The coordinated effort has already caused research firm Citron to abandon its negative call on GameStop stock and has also reportedly led to big losses for hedge fund Melvin Capital, which had been shorting GameStop. Even Elon Musk paid his respects to the Redditors on Twitter.

Now the WSB community has a new plaything – movie theater chain AMC (AMC). Shares were up more than 140% in premarket trading Wednesday as members of the Reddit board were touting the stock. They also got #SaveAMC trending on Twitter.

AMC is struggling financially too and is a favorite stock of short sellers. But the company announced a nearly $1 billion lifeline yesterday and the CEO told CNN Business Tuesday he is hopeful AMC can ride out the pandemic until people are ready go back to theaters.

Futures sink ahead of a busy day for tech, the Fed and the economy

US stocks are poised to open lower, ahead of a busy day for the market. A dozen or so major companies are set to report earnings Wednesday, highlighted by Apple, Boeing, Tesla and Facebook.

The Fed will also issue its monetary policy statement at 2 pm ET, followed by a press conference hosted by Fed Chair Jerome Powell at 2:30 pm ET. And we’ll get a look at durable goods orders this morning.

  • Dow were down 300 points, or 0.9%.
  • S&P 500 futures fell 0.9%.
  • Nasdaq Composite futures were only 0.2% lower, buoyed by Microsoft’s strong earnings performance Tuesday evening.

On Tuesday, US stocks ended the day modestly lower.

Walgreens taps Starbucks executive Rosalind Brewer to be its CEO

Rosalind Brewer will be the next CEO of Walgreens (WBA) — making her the only Black woman currently slated to take the helm of a Fortune 500 company.

Brewer is set to begin on March 15, Walgreens said Tuesday. She currently serves as the chief operating officer at Starbucks, and will remain in the role until the end of February. The coffee company announced her departure on Tuesday.

Read more here.

Microsoft beats revenue expectations as pandemic continues to fuel sales

Microsoft (MSFT) exceeded Wall Street analysts’ expectations for quarterly revenue by nearly $3 billion, it reported Tuesday.

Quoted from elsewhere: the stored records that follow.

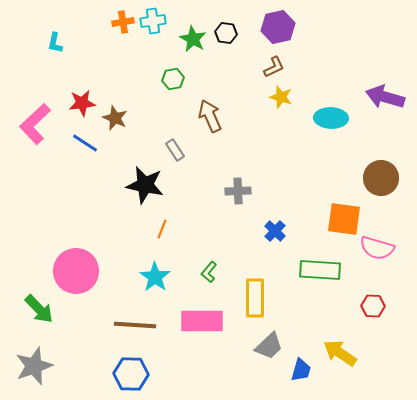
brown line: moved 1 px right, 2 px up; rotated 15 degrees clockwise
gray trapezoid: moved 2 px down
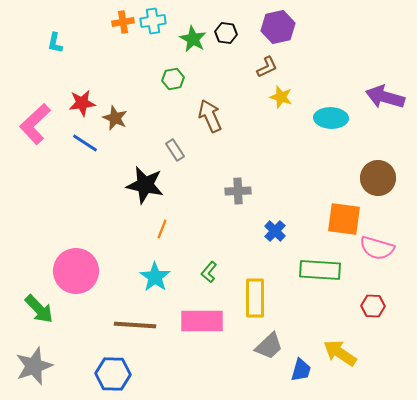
brown L-shape: moved 7 px left
brown circle: moved 3 px left
blue hexagon: moved 18 px left
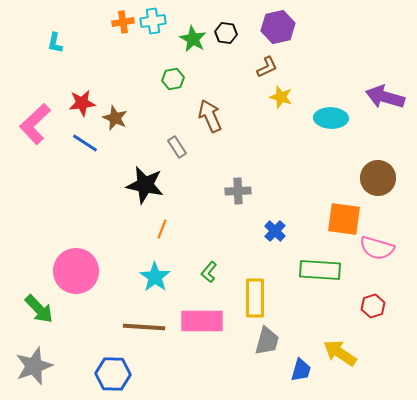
gray rectangle: moved 2 px right, 3 px up
red hexagon: rotated 20 degrees counterclockwise
brown line: moved 9 px right, 2 px down
gray trapezoid: moved 2 px left, 5 px up; rotated 32 degrees counterclockwise
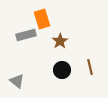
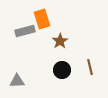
gray rectangle: moved 1 px left, 4 px up
gray triangle: rotated 42 degrees counterclockwise
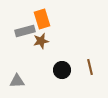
brown star: moved 19 px left; rotated 21 degrees clockwise
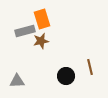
black circle: moved 4 px right, 6 px down
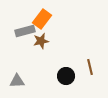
orange rectangle: rotated 54 degrees clockwise
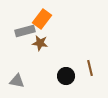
brown star: moved 1 px left, 2 px down; rotated 21 degrees clockwise
brown line: moved 1 px down
gray triangle: rotated 14 degrees clockwise
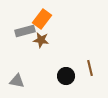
brown star: moved 1 px right, 3 px up
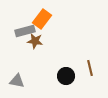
brown star: moved 6 px left, 1 px down
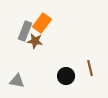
orange rectangle: moved 4 px down
gray rectangle: rotated 54 degrees counterclockwise
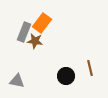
gray rectangle: moved 1 px left, 1 px down
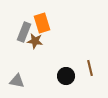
orange rectangle: rotated 54 degrees counterclockwise
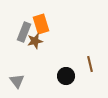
orange rectangle: moved 1 px left, 1 px down
brown star: rotated 21 degrees counterclockwise
brown line: moved 4 px up
gray triangle: rotated 42 degrees clockwise
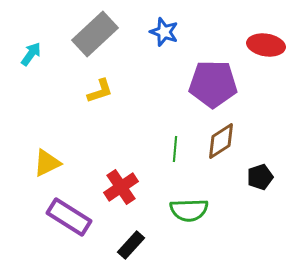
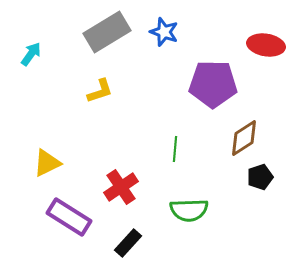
gray rectangle: moved 12 px right, 2 px up; rotated 12 degrees clockwise
brown diamond: moved 23 px right, 3 px up
black rectangle: moved 3 px left, 2 px up
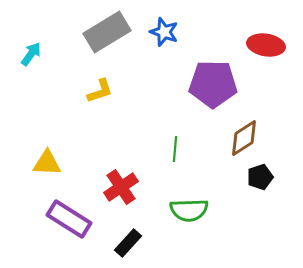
yellow triangle: rotated 28 degrees clockwise
purple rectangle: moved 2 px down
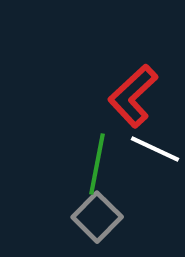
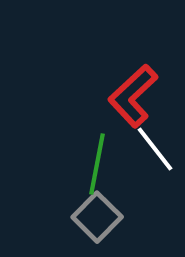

The results signal that the pandemic is continuing to buoy the tech giant’s business — from computers and gaming systems to the cloud computing systems helping companies navigate continued remote working.

  • Microsoft posted $43.1 billion in revenue for its fiscal second quarter — a 17% increase from the same period in the prior year and well above the $40.2 billion analysts had predicted.
  • Income hit $15.5 billion, or $2.03 per share, compared with the $1.64 earnings per share Wall Street predicted.

The company’s stock shot up more than 2% in premarket trading.